Text provided —
((
IBDP Physics SL Paper 1B- Data-Based Question- New Syllabus

(a)
Read the volume at the bottom of the meniscus, with the cylinder placed on a horizontal surface and the viewer’s eyes level with the reading.
\(\boxed{\text{Read at bottom of meniscus with eye level to measurement}}\)

(b)(i)
\[ \rho = \frac{m}{V} = \frac{10.82}{10.6} \approx 1.02 \text{ g cm}^{-3} \] Uncertainty: \[ \frac{\Delta \rho}{\rho} = \frac{\Delta V}{V} + \frac{\Delta m}{m} = \frac{0.2}{10.6} + \frac{0.01}{10.82} \approx 0.0198 \] \[ \Delta \rho = 1.02 \times 0.0198 \approx 0.02 \text{ g cm}^{-3} \] \(\boxed{1.02 \pm 0.02 \text{ g cm}^{-3}}\)

(b)(ii)
Convert to kg m⁻³: \(1.02 \text{ g cm}^{-3} = 1020 \text{ kg m}^{-3}\), \(\Delta \rho = 20 \text{ kg m}^{-3}\).
\(\boxed{1020 \pm 20 \text{ kg m}^{-3}}\)

(c)
From the graph, pure water at 35°C has a density of ≈ 994 kg m⁻³. The measured density \(1020 \pm 20 \text{ kg m}^{-3}\) does not overlap with this value, so the sample is not pure.
\(\boxed{\text{Measured density outside range of pure water at 35°C → not pure.}}\)
))
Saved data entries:
((
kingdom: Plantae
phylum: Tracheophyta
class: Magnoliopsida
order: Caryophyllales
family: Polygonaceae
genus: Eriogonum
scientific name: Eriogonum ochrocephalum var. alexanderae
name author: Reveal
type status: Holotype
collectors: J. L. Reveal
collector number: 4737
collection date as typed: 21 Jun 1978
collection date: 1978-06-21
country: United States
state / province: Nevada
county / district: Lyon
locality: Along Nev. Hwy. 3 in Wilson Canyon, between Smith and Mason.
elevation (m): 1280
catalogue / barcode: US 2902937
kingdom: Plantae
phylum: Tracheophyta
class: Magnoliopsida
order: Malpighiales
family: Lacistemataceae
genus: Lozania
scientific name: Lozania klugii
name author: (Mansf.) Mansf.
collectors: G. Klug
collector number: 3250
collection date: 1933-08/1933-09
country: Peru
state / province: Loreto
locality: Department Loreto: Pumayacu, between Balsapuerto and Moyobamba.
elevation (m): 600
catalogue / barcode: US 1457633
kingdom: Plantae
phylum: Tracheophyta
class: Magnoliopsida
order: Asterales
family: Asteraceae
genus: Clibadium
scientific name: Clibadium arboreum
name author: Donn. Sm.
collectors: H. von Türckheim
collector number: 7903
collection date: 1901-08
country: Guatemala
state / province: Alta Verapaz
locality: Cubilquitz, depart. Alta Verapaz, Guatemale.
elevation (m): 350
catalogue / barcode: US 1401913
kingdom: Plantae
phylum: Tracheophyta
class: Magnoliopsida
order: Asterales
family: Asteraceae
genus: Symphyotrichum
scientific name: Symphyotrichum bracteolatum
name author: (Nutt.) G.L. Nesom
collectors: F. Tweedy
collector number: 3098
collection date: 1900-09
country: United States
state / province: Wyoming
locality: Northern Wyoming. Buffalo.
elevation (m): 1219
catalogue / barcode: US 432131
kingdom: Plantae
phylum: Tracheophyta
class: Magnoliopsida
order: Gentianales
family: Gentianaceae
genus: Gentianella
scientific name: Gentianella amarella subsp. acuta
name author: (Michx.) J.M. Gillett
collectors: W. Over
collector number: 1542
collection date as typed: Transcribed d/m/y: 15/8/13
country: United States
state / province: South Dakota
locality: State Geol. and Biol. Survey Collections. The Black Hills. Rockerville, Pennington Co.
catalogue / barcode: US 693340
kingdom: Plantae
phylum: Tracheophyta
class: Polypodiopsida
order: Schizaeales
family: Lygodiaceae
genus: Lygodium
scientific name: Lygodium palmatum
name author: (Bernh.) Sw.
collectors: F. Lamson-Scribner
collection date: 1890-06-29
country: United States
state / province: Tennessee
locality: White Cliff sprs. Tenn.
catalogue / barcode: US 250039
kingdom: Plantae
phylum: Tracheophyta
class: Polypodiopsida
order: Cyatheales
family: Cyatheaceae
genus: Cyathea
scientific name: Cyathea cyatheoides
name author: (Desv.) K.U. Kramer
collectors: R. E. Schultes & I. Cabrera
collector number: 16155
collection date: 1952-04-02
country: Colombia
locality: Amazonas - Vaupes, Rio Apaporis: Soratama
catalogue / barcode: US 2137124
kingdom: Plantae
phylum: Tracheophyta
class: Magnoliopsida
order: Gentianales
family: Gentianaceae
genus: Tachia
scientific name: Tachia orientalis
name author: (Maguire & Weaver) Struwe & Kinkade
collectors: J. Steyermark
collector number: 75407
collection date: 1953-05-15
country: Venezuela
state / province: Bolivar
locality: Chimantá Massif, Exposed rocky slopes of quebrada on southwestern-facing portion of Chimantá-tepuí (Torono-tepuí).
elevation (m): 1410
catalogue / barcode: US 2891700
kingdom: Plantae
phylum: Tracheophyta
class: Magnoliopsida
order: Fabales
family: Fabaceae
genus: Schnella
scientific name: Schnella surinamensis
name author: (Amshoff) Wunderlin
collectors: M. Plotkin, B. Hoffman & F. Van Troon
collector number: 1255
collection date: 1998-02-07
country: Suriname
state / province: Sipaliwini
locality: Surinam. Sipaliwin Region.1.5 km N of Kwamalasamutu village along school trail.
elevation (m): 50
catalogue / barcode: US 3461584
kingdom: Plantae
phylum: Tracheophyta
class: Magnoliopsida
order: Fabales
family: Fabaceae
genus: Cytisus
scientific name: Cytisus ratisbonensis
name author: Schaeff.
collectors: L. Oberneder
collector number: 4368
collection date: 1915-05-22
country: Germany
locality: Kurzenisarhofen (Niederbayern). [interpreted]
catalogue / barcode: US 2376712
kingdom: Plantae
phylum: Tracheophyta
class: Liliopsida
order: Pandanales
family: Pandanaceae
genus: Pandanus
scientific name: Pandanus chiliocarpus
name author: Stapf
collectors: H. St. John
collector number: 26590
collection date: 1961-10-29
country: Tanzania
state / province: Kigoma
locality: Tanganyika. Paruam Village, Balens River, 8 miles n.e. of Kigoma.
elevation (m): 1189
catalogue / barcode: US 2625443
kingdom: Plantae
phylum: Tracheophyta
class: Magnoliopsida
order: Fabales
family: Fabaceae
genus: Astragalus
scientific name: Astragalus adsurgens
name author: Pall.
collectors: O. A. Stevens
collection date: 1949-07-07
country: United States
))
Goal of the exercise —
Extract the full worked solution on liquid density from above, reproducing every line unchanged.

Output below —
IBDP Physics SL Paper 1B- Data-Based Question- New Syllabus

(a)
Read the volume at the bottom of the meniscus, with the cylinder placed on a horizontal surface and the viewer’s eyes level with the reading.
\(\boxed{\text{Read at bottom of meniscus with eye level to measurement}}\)

(b)(i)
\[ \rho = \frac{m}{V} = \frac{10.82}{10.6} \approx 1.02 \text{ g cm}^{-3} \] Uncertainty: \[ \frac{\Delta \rho}{\rho} = \frac{\Delta V}{V} + \frac{\Delta m}{m} = \frac{0.2}{10.6} + \frac{0.01}{10.82} \approx 0.0198 \] \[ \Delta \rho = 1.02 \times 0.0198 \approx 0.02 \text{ g cm}^{-3} \] \(\boxed{1.02 \pm 0.02 \text{ g cm}^{-3}}\)

(b)(ii)
Convert to kg m⁻³: \(1.02 \text{ g cm}^{-3} = 1020 \text{ kg m}^{-3}\), \(\Delta \rho = 20 \text{ kg m}^{-3}\).
\(\boxed{1020 \pm 20 \text{ kg m}^{-3}}\)

(c)
From the graph, pure water at 35°C has a density of ≈ 994 kg m⁻³. The measured density \(1020 \pm 20 \text{ kg m}^{-3}\) does not overlap with this value, so the sample is not pure.
\(\boxed{\text{Measured density outside range of pure water at 35°C → not pure.}}\)